Elisabeth Plattner, geb. Hafner (31.12.1939)

Jg. 1925, Optantin, nicht ausgewandert

Am Silvestertag ist der letzte Wahltag gewesen. Da kommt dann einer bei der Tür herein, sie hat Nachtmahl gerichtet gehabt, die Mutter. Da sagt sie: ‚Endlich, jetzt ist der Tag auch vorbei, jetzt wird man doch bald die selige Ruh haben!‘, hat sie gesagt. Jetzt kommt der herein mit einem Brief, den ihr ihr Bruder geschrieben hat. Er ist eben in Meran mit der Haflingerbahn hinaufgefahren und ist zu einem Neffen hin und hat gesagt, er soll mit dem Brief zur Mutter hinausgehen, zu seiner Schwester. Da hat es halt geheißen, sie soll halt doch wählen, es wird dann einfach nichts helfen, wenn ihr auf die Leute angewiesen seids mit der Arbeit und so oder anders. Sie hat sonst nie etwas gesagt, aber dann hat sie direkt einen Zorn gekriegt und gesagt, ‚Nein, hör mir auf!‘, hat sie gesagt, ‚Meinst, ich geh heute noch wählen und ich wähl überhaupt nicht!‘, und hin und her. Die Schwester ist halt doch um zwei Jahre älter gewesen, und die sagt zu der Mutter: ‚Nein, was tun wir denn jetzt?‘ Und das war wirklich so: Die Leute haben alle gesagt, jetzt gehen wir dann von da. Es ist noch eine Dirn dagewesen, sonst haben wir schon die Arbeit alleine getan, aber eine ist noch gewesen und zwei Knechte sind gewesen, drei, und die haben jetzt gesagt: Sie gehen jetzt von da und bei ‚Walschen‘ können sie nicht mehr arbeiten. Da ist eine Propaganda gewesen, sondergleichen! Ich sag oft zu den Kindern, das würde ich euch nicht wünschen! Und wenn es heute wäre, würden sie, meine ich, gleich wieder hin und her streiten. […]
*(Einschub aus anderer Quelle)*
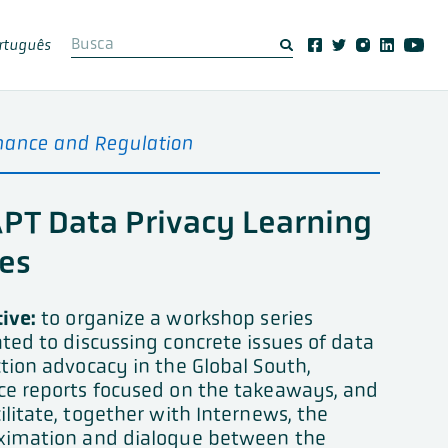
rtuguês
nance and Regulation
PT Data Privacy Learning
ies
ive:
to organize a workshop series
ted to discussing concrete issues of data
tion advocacy in the Global South,
ce reports focused on the takeaways, and
ilitate, together with Internews, the
ximation and dialogue between the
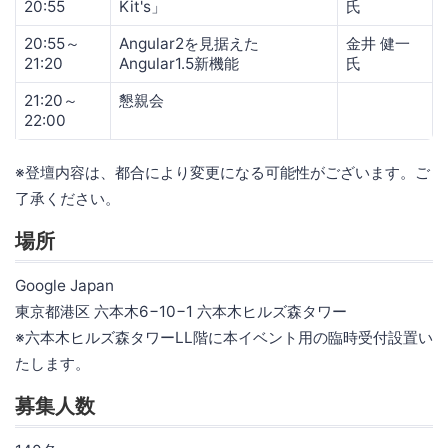
20:55
Kit's」
氏
20:55～
Angular2を見据えた
金井 健一
21:20
Angular1.5新機能
氏
21:20～
懇親会
22:00
※登壇内容は、都合により変更になる可能性がございます。ご
了承ください。
場所
Google Japan
東京都港区 六本木6−10−1 六本木ヒルズ森タワー
※六本木ヒルズ森タワーLL階に本イベント用の臨時受付設置い
たします。
募集人数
‚Gehen wir doch wählen, gehen wir doch noch hinein wählen!‘ Und: ‚Was sollen wir tun?‘ Lang hin und her. Und da haben sie halt die Mutter überredet, dass sie sich etwas anderes angezogen hat und das Ross gerichtet hat und halt auf dem Ross auf Mölten hineingefahren ist, wählen. Mit harter … mit Schmerzen im Herzen. Nein, den Tag werde ich nie mehr vergessen. Ich bin daheim geblieben, ich bin halt auch grad aus der Schule draußen gewesen, 14 Jahre. Da ist die Mutter auf das Ross aufgestiegen und die Schwester und einer von den Männern, die sind halt mit ihr hinein mitgefahren. Dann hat sie halt den Zettel um Mitternacht unterschrieben. Nein, das ist eine Sauarbeit gewesen! Das können Sie sich nicht vorstellen. Und ich bin in den Stall hinübergegangen und bin dort gesessen, bis ich gehört hab, dass die Mutter kommt. So hat es mich ergriffen, ich habe nicht mehr können im Haus drüben sein. Die anderen haben gesungen und gejubelt und weil sie jetzt halt endlich als Auswanderer gewählt haben – die Arbeiter, weil wenn sie 18 gewesen sind, da haben sie wählen können. Da bin ich eben gesessen und hab gehört, dass das Ross kommt, da bin ich hinaus und bin halt mit der Mutter ins Zimmer hineingegangen und da hat sie gesagt: ‚Morgen ist Neujahrstag.‘ Das ist ja immer eher ein Festtag gewesen, und es ist etwas Besseres gekocht worden. Da hat sie gesagt: ‚Morgen kann ich nicht mehr aufstehen.‘ Jaja, so ist das gewesen, sie ist dann auch den ganzen Tag im Bett gewesen und ist wirklich total fertig gewesen.